New York Insurance Coverage Law Update – September 2021 | Rivkin Radler LLP


The court rejects the claims against the insurer for failure to settle in bad faith and for consequential and punitive damages

Scottsdale issued a policy to Watershed Ventures, LLC, which included directors ‘and officers’ liability coverage. Scottsdale has filed an action for declaratory judgment seeking a declaration that Patrick McGrath was not covered by the policy for a claim against McGrath. McGrath has filed counterclaims for bad faith and consequential and punitive damages, which the United States District Court for the Southern District of New York has dismissed in law. As to the allegation that Scottsdale was responsible for the failure to settle the claim in bad faith, the court noted that an “essential element of any claim for refusal to settle in bad faith” is that the insurer has assumed. defense of the insured and had “sole control” over the claim, which was not the case here. The court also dismissed the claim for consequential damages under the New York Court of Appeals Bi-economy decision, stressing that this is not a case where the insurer engaged in a “late payment in bad faith” or where it can be said that the consequential damages fell within the “reasonable consideration Of the contracting parties. Finally, the court dismissed the claim for punitive damages, finding that punitive damages are only available to “defend a public right” when the conduct amounts to “criminal indifference to civil obligations”. [Scottsdale Ins. Co. v. McGrath, 2021 U.S. Dist. LEXIS 134969 (S.D.N.Y July 19, 2021).]

The court concludes that the insurer had the obligation to defend the additional insured based on the own third party of the additional insured Party complaint

Axis Construction (Axis), a general contractor, hired American Wood In-stallers (AWI) as a subcontractor for a construction project, and the AWI employee was injured and sued Axis. Axis requested coverage under the AWI Travel Policy which covered Axis as an additional insured for injuries “caused by the acts or omissions” of AWI, but not “unrelated acts or omissions” from Axis. The United States District Court for the Eastern District of New York ruled that Travelers had a duty to defend themselves because the allegations in the action or the facts known to the insurer gave rise to the possibility that the transactions of AWI “proximately” caused the bodily harm. The court rejected the argument that Axis’ “selfish” third party complaint against AWI should not be used to trigger an obligation to defend Axis. The court also rejected the argument that the “other insurance clause” of the travelers’ policy established that it was in excess of the insurance policy of another contractor, finding that “[p]policies insuring different risks are not “other insurance” to each other. [Axis Constr. Corp. v. Travelers Indem. Co. of Am., 2021 U.S. Dist. LEXIS 166083 (E.D.N.Y. Sept. 1, 2021).]

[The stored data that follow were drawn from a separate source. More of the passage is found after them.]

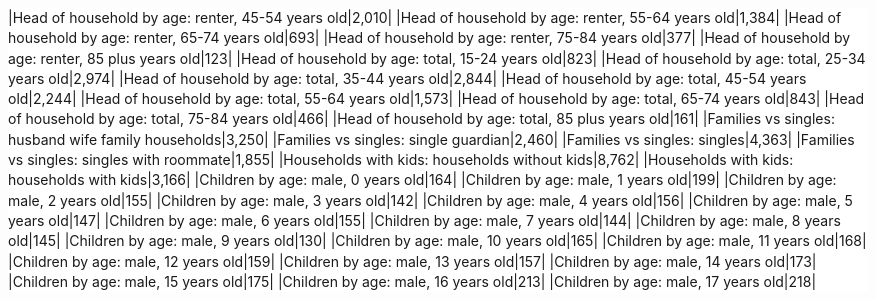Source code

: |Head of household by age: renter, 45-54 years old|2,010|
|Head of household by age: renter, 55-64 years old|1,384|
|Head of household by age: renter, 65-74 years old|693|
|Head of household by age: renter, 75-84 years old|377|
|Head of household by age: renter, 85 plus years old|123|
|Head of household by age: total, 15-24 years old|823|
|Head of household by age: total, 25-34 years old|2,974|
|Head of household by age: total, 35-44 years old|2,844|
|Head of household by age: total, 45-54 years old|2,244|
|Head of household by age: total, 55-64 years old|1,573|
|Head of household by age: total, 65-74 years old|843|
|Head of household by age: total, 75-84 years old|466|
|Head of household by age: total, 85 plus years old|161|
|Families vs singles: husband wife family households|3,250|
|Families vs singles: single guardian|2,460|
|Families vs singles: singles|4,363|
|Families vs singles: singles with roommate|1,855|
|Households with kids: households without kids|8,762|
|Households with kids: households with kids|3,166|
|Children by age: male, 0 years old|164|
|Children by age: male, 1 years old|199|
|Children by age: male, 2 years old|155|
|Children by age: male, 3 years old|142|
|Children by age: male, 4 years old|156|
|Children by age: male, 5 years old|147|
|Children by age: male, 6 years old|155|
|Children by age: male, 7 years old|144|
|Children by age: male, 8 years old|145|
|Children by age: male, 9 years old|130|
|Children by age: male, 10 years old|165|
|Children by age: male, 11 years old|168|
|Children by age: male, 12 years old|159|
|Children by age: male, 13 years old|157|
|Children by age: male, 14 years old|173|
|Children by age: male, 15 years old|175|
|Children by age: male, 16 years old|213|
|Children by age: male, 17 years old|218|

Suffolk County Magistrates’ Court rules COVID-19 claim for loss of business income not covered

The insured, Island Gastroenterology Consultants and Island Endoscopy Center, obtained business owners’ insurance policies from the General Casualty Company of Wisconsin that covered loss of business income caused by “direct physical loss or damage. “To the Covered Property and” the Civil Authority which prohibits access “to the Covered Premises” by reason of direct physical loss or damage to the property, other than in the premises described “. Due to the COVID-19 pandemic, policyholders have not been able to perform all emergency medical interventions except a de minimis number, resulting in a substantial loss of business income. The Supreme Court of New York, Suffolk County, ruled that policyholders ‘claim for coverage against their insurer did not allege a covered claim for “direct physical loss or damage” to policyholders’ premises. The court also found the insureds’ claims insufficient to allege coverage under the provisions of the civil authority, noting that access to the premises was not prohibited due to direct physical loss or damage to neighboring properties. The court concluded that the claimed losses “also fell within the scope of the virus exclusion from the policies.” As a result, the court dismissed the insured’s complaint. [Island Gastroenterology Consultants, PC v. General Cas. Co. of Wis., 2021 N.Y. Misc. LEXIS 4582 (N.Y. Sup. Ct., Suffolk Cnty, Aug. 25, 2021).]